Abbott, 55, has pledged to revoke the Labor-implemented carbon-price mechanism and tax on iron-ore and coal profits, along with toughening rules against asylum seekers arriving by boat and cutting red tape as signs emerge of a slowdown in the nation’s $1.5 trillion economy. From July 1, when the new Senate convenes, he will have to negotiate with a bloc of minor parties holding the balance of power in the Senate to pass laws.
Under rules introduced by Rudd in July, Labor automatically holds a leadership ballot if it loses office. The new leader is chosen in a vote by its lawmakers and ordinary members, with both groups carrying equal weighting.
Lawmakers voted 55 to 31 in favor of Shorten, while Albanese was favored by 60 percent of the 30,426 ordinary party members who cast ballots, the ALP said.
‘‘This is a very tight result,” Chris Bowen, the former Treasurer who has been the party’s interim leader since Rudd stepped aside, said yesterday. “But it is a result which has the support of the entire party. There will be branch members who will be disappointed that their candidate didn’t win, but I think they’ll be very grateful that they had a say and they’ll have a say into the future.”
Shorten will need to restore the party’s credibility in the eyes of voters, who were disillusioned by the turmoil that saw Rudd ousted by Gillard in 2010, only to reclaim the leadership in June.

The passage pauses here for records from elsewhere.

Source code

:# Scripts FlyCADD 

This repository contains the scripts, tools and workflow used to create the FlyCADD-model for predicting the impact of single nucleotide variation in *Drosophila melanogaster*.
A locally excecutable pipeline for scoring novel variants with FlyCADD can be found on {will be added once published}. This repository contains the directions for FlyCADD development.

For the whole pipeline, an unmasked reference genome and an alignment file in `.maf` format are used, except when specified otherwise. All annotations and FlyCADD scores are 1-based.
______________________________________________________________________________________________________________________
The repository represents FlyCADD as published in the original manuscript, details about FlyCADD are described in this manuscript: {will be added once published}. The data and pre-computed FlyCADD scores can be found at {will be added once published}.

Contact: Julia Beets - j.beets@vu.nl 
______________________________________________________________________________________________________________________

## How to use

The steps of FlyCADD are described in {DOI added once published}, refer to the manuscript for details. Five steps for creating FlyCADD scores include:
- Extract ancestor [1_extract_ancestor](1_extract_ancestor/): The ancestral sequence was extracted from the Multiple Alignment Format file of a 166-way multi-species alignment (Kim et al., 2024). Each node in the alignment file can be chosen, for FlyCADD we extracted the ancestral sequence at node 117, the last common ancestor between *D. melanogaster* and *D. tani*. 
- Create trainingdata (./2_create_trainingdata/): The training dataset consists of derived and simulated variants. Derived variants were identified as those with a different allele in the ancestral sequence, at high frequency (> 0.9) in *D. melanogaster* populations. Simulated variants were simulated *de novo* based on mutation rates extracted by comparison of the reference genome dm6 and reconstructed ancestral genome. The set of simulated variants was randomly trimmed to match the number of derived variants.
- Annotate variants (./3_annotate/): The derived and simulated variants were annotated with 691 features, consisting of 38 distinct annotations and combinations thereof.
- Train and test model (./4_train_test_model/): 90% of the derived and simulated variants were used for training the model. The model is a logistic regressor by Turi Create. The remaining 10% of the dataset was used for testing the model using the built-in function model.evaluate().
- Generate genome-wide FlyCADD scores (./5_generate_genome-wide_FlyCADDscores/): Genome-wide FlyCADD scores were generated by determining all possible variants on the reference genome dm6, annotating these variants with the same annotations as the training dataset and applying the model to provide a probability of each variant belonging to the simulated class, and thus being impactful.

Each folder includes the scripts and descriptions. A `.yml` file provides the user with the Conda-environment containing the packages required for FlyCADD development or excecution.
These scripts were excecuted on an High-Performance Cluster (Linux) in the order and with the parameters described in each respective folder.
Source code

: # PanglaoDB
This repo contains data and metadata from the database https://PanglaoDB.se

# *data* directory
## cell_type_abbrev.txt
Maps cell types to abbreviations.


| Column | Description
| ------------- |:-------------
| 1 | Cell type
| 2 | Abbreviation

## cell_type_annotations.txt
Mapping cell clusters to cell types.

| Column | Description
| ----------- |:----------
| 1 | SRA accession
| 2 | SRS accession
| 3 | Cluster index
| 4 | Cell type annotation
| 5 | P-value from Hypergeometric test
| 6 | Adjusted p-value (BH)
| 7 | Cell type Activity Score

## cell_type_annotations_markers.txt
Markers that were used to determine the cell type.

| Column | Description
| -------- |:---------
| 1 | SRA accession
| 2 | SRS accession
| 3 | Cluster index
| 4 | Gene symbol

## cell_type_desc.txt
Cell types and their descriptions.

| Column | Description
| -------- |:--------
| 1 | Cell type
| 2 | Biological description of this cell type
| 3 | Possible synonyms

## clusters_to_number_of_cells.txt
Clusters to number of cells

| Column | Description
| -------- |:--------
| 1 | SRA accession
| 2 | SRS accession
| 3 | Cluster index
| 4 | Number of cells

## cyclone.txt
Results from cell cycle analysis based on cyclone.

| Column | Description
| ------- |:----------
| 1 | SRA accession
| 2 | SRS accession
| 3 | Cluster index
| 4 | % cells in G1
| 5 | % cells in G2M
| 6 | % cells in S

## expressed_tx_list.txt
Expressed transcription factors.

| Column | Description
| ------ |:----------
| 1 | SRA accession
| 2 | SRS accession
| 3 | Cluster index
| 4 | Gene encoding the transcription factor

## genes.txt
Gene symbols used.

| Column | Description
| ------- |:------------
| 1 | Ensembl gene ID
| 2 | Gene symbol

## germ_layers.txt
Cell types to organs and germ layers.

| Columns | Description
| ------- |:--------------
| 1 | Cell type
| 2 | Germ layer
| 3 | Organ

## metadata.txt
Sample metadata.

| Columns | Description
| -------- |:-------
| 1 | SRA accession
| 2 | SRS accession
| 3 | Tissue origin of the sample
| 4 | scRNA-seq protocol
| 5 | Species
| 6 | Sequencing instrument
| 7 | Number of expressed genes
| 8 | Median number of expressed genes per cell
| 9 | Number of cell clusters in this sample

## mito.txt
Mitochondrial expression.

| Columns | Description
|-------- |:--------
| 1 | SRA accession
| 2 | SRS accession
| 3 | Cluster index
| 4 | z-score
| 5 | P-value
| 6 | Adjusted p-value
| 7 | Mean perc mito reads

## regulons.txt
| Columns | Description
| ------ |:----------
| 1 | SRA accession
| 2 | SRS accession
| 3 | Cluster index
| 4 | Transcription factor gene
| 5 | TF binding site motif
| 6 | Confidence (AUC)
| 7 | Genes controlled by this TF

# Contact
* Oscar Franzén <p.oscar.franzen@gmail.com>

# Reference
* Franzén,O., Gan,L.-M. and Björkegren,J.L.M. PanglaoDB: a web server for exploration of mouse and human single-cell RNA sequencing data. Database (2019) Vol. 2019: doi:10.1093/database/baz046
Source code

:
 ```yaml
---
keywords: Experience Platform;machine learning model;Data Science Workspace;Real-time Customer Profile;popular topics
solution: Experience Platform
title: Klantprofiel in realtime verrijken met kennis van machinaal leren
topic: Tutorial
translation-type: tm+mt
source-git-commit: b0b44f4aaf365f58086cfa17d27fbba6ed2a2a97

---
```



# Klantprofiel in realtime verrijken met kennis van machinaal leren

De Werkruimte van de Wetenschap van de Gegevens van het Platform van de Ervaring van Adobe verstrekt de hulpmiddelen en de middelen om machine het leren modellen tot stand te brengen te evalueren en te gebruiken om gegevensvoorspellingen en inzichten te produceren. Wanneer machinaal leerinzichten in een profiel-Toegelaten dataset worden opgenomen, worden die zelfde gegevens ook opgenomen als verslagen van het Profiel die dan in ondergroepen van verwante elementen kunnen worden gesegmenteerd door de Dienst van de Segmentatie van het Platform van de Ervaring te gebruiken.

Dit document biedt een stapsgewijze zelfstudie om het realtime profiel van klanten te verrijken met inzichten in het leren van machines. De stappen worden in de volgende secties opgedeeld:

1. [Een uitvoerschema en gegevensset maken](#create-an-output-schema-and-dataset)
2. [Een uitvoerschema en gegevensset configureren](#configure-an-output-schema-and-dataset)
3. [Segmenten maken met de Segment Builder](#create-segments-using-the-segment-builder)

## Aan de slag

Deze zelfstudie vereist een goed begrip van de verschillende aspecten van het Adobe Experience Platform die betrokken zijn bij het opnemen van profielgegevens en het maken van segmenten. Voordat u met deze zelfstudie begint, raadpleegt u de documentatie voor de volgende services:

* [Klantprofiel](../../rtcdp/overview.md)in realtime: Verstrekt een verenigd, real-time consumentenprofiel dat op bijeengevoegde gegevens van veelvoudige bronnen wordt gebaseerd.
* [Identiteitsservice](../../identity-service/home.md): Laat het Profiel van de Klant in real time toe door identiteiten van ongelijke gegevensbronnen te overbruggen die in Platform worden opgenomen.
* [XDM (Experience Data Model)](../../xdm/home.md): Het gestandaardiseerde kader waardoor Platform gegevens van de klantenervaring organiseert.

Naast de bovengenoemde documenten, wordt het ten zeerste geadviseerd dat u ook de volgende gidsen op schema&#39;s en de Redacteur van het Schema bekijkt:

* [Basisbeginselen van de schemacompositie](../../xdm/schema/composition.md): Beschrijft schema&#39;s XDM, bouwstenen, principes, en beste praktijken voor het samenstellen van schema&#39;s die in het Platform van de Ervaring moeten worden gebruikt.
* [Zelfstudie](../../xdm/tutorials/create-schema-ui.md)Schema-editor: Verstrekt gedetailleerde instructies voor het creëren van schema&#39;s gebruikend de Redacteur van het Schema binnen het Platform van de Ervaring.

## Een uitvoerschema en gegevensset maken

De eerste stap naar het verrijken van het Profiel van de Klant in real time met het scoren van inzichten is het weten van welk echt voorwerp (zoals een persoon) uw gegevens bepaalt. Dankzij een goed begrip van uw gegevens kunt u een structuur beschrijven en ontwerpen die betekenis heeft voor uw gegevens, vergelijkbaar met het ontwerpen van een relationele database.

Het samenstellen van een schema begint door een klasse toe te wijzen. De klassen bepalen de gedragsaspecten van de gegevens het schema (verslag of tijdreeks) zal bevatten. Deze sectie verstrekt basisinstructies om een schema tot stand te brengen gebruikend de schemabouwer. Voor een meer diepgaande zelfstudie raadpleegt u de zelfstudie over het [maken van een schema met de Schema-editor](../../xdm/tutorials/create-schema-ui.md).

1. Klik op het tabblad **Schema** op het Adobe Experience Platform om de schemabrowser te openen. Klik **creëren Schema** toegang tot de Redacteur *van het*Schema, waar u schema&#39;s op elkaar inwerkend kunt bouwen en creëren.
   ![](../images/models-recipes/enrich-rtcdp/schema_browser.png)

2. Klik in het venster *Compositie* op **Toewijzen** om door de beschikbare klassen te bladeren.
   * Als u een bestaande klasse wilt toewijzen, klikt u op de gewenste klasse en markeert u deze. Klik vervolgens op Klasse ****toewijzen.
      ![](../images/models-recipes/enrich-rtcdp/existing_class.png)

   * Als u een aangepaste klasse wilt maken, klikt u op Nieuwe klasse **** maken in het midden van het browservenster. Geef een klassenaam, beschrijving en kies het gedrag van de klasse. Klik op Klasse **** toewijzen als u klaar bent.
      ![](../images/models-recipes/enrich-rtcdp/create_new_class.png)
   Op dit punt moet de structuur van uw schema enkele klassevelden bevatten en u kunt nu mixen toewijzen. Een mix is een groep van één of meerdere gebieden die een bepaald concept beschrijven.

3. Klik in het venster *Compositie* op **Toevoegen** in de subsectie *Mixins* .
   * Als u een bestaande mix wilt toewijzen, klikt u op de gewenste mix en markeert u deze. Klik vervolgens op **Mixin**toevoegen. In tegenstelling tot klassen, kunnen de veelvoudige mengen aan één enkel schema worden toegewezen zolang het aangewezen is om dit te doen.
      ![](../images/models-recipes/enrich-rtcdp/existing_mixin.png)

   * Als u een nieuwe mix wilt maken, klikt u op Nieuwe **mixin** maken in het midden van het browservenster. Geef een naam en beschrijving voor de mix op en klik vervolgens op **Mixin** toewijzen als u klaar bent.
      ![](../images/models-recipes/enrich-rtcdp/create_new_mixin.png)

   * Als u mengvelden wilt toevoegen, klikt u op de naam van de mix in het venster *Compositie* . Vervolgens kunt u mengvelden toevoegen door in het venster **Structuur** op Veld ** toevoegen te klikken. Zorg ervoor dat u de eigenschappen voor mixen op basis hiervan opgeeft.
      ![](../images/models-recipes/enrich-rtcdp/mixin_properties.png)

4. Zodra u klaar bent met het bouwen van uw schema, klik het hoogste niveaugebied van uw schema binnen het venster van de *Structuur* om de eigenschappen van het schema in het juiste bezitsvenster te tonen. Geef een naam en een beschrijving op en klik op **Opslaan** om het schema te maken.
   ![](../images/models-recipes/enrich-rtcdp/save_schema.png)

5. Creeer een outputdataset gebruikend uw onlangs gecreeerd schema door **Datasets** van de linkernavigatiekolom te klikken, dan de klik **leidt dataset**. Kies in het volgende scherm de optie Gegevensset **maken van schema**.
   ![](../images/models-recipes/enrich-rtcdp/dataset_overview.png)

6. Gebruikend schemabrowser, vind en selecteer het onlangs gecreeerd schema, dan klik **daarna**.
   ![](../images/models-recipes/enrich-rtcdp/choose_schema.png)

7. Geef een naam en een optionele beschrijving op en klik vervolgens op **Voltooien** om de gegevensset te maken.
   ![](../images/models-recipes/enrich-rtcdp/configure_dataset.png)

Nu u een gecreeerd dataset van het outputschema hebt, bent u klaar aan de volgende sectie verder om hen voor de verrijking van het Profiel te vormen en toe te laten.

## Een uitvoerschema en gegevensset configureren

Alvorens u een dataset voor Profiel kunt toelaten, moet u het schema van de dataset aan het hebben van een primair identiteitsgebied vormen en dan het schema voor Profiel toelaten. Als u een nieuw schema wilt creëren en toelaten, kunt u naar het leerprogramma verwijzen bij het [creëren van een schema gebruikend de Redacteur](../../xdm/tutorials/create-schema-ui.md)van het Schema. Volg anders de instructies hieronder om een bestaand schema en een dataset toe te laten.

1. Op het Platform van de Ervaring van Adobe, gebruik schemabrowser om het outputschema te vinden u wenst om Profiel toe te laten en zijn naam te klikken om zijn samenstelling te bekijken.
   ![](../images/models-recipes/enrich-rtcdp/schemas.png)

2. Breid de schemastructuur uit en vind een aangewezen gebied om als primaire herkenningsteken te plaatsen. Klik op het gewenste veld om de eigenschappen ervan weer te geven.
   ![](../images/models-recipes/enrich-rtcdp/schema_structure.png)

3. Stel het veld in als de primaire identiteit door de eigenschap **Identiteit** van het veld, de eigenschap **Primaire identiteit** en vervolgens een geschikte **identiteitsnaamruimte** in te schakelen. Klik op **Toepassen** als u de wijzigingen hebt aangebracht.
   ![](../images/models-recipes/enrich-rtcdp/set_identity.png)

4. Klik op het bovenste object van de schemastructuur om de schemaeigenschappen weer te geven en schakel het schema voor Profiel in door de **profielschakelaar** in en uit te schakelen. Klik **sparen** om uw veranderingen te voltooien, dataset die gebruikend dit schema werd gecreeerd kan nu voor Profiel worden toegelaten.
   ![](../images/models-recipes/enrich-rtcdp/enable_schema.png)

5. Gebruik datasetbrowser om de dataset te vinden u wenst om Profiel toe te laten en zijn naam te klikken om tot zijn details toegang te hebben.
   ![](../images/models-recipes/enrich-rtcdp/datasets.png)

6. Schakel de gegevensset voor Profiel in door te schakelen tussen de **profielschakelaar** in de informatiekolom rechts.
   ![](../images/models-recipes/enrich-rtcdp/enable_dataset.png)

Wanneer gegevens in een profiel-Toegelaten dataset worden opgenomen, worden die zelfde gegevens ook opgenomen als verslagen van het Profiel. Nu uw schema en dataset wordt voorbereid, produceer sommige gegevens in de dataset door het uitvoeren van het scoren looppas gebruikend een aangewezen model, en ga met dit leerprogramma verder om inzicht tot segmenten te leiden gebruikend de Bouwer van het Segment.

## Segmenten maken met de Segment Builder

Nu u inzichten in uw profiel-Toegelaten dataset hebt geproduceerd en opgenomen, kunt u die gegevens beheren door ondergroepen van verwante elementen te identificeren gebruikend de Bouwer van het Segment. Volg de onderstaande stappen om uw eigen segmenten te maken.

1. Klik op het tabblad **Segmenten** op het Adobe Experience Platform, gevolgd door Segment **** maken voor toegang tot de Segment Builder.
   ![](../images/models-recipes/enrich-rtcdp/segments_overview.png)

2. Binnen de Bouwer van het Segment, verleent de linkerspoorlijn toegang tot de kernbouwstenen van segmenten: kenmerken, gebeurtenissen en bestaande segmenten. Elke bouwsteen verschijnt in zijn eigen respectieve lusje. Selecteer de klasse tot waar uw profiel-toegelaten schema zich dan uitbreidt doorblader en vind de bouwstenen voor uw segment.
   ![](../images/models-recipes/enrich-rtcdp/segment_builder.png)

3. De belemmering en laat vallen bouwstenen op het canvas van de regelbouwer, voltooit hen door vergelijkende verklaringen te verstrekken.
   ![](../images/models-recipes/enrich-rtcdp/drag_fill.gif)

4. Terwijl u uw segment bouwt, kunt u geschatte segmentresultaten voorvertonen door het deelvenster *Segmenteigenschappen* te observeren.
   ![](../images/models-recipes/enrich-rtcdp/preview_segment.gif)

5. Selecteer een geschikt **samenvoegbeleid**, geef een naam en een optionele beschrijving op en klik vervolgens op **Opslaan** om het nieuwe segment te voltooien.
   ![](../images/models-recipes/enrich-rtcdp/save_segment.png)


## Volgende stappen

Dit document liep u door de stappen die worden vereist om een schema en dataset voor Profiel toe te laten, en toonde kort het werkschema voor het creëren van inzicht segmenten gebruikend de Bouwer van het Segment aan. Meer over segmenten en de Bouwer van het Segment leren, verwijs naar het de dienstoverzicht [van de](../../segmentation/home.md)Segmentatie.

Along with infighting and a reputation damaged by corruption scandals, Labor has struggled to appeal to its traditional blue-collar base, resulting in a fall in membership and questions over its relevancy as fewer voters identify themselves as working class.
“Voters have expressed their dislike of leaders who have got an association with the brand they don’t like any more, being Kevin Rudd or Julia Gillard,” ANU’s Hughes said yesterday in a telephone interview. “They need to start recruiting some other people into the party who might have broader appeal.”